* [DOCUMENT SECTION]
---*---

OK, cool, see you at the med spa, PE

Three sectors within health care saw particularly strong deal activity among private equity firms last year, and at least two of them may not be what you’re thinking.

My colleague Tara Bannow sifted through a new PitchBook report and found that med spa (think Botox clinics), cardiology, and clinical trial sites generated the most PE interest. And as the chart above shows, while PE remains weighted toward dental clinics, home care, orthopedic groups, and mental health providers, the number of deals in those sectors declined year over year in 2023.

Time to clamp down on AI in MA?

Covering congressional hearings is, generally, a painful process. But occasionally, when you look past some political grandstanding and stretches of lawmakers asking woefully unprepared questions to experts, some substantive comments trickle out.

All of that happened last week during a Senate hearing that centered around how artificial intelligence and algorithms should be used in health care, which my colleague Casey Ross and I watched. The most pivotal parts were when a handful of Democrats indicated they do not trust the use of those tools within the Medicare Advantage program.

---*---

[Chart comprehension data]
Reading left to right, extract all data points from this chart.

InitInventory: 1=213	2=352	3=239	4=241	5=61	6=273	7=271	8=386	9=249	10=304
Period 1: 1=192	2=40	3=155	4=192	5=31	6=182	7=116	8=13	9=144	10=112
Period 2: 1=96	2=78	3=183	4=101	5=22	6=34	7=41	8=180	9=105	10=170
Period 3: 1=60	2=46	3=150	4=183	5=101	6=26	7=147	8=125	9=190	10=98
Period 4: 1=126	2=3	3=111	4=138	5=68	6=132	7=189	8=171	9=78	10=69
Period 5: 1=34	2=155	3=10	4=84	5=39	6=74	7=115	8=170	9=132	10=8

---*---

* [TASK OBJECTIVE]
Please write out the passage of the health care newsletter text between "OK, cool, see" and "what you’re thinking.", inclusive, keeping its wording unchanged.

* [RESULT OF THE EXERCISE]
OK, cool, see you at the med spa, PE

Three sectors within health care saw particularly strong deal activity among private equity firms last year, and at least two of them may not be what you’re thinking.